Work to complete - Your task is to reproduce, verbatim and without pictures, the lines from the opening of the listing through the line containing "G. Peterson, retired).".

Exercise materials -
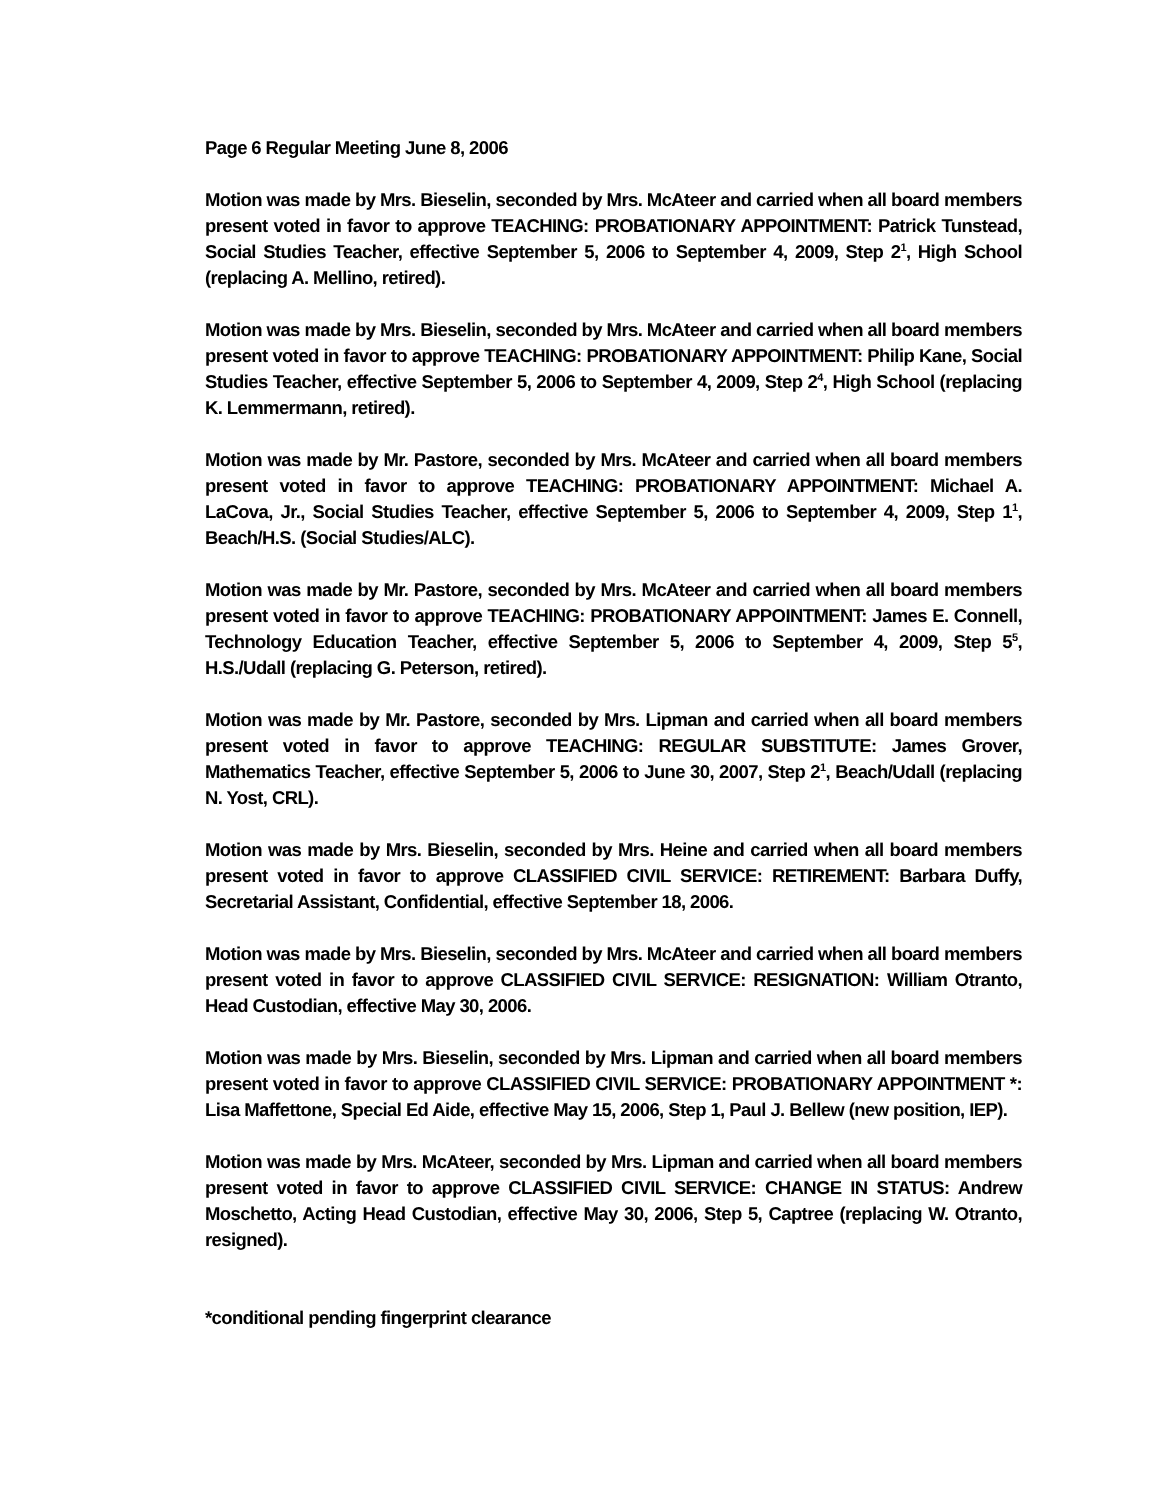Page 6 Regular Meeting June 8, 2006
Motion was made by Mrs. Bieselin, seconded by Mrs. McAteer and carried when all board members present voted in favor to approve TEACHING: PROBATIONARY APPOINTMENT: Patrick Tunstead, Social Studies Teacher, effective September 5, 2006 to September 4, 2009, Step 2<sup>1</sup>, High School (replacing A. Mellino, retired).
Motion was made by Mrs. Bieselin, seconded by Mrs. McAteer and carried when all board members present voted in favor to approve TEACHING: PROBATIONARY APPOINTMENT: Philip Kane, Social Studies Teacher, effective September 5, 2006 to September 4, 2009, Step 2<sup>4</sup>, High School (replacing K. Lemmermann, retired).
Motion was made by Mr. Pastore, seconded by Mrs. McAteer and carried when all board members present voted in favor to approve TEACHING: PROBATIONARY APPOINTMENT: Michael A. LaCova, Jr., Social Studies Teacher, effective September 5, 2006 to September 4, 2009, Step 1<sup>1</sup>, Beach/H.S. (Social Studies/ALC).
Motion was made by Mr. Pastore, seconded by Mrs. McAteer and carried when all board members present voted in favor to approve TEACHING: PROBATIONARY APPOINTMENT: James E. Connell, Technology Education Teacher, effective September 5, 2006 to September 4, 2009, Step 5<sup>5</sup>, H.S./Udall (replacing G. Peterson, retired).
Motion was made by Mr. Pastore, seconded by Mrs. Lipman and carried when all board members present voted in favor to approve TEACHING: REGULAR SUBSTITUTE: James Grover, Mathematics Teacher, effective September 5, 2006 to June 30, 2007, Step 2<sup>1</sup>, Beach/Udall (replacing N. Yost, CRL).
Motion was made by Mrs. Bieselin, seconded by Mrs. Heine and carried when all board members present voted in favor to approve CLASSIFIED CIVIL SERVICE: RETIREMENT: Barbara Duffy, Secretarial Assistant, Confidential, effective September 18, 2006.
Motion was made by Mrs. Bieselin, seconded by Mrs. McAteer and carried when all board members present voted in favor to approve CLASSIFIED CIVIL SERVICE: RESIGNATION: William Otranto, Head Custodian, effective May 30, 2006.
Motion was made by Mrs. Bieselin, seconded by Mrs. Lipman and carried when all board members present voted in favor to approve CLASSIFIED CIVIL SERVICE: PROBATIONARY APPOINTMENT *: Lisa Maffettone, Special Ed Aide, effective May 15, 2006, Step 1, Paul J. Bellew (new position, IEP).
Motion was made by Mrs. McAteer, seconded by Mrs. Lipman and carried when all board members present voted in favor to approve CLASSIFIED CIVIL SERVICE: CHANGE IN STATUS: Andrew Moschetto, Acting Head Custodian, effective May 30, 2006, Step 5, Captree (replacing W. Otranto, resigned).
*conditional pending fingerprint clearance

Answer section -
Page 6 Regular Meeting June 8, 2006
Motion was made by Mrs. Bieselin, seconded by Mrs. McAteer and carried when all board members present voted in favor to approve TEACHING: PROBATIONARY APPOINTMENT: Patrick Tunstead, Social Studies Teacher, effective September 5, 2006 to September 4, 2009, Step 2<sup>1</sup>, High School (replacing A. Mellino, retired).
Motion was made by Mrs. Bieselin, seconded by Mrs. McAteer and carried when all board members present voted in favor to approve TEACHING: PROBATIONARY APPOINTMENT: Philip Kane, Social Studies Teacher, effective September 5, 2006 to September 4, 2009, Step 2<sup>4</sup>, High School (replacing K. Lemmermann, retired).
Motion was made by Mr. Pastore, seconded by Mrs. McAteer and carried when all board members present voted in favor to approve TEACHING: PROBATIONARY APPOINTMENT: Michael A. LaCova, Jr., Social Studies Teacher, effective September 5, 2006 to September 4, 2009, Step 1<sup>1</sup>, Beach/H.S. (Social Studies/ALC).
Motion was made by Mr. Pastore, seconded by Mrs. McAteer and carried when all board members present voted in favor to approve TEACHING: PROBATIONARY APPOINTMENT: James E. Connell, Technology Education Teacher, effective September 5, 2006 to September 4, 2009, Step 5<sup>5</sup>, H.S./Udall (replacing G. Peterson, retired).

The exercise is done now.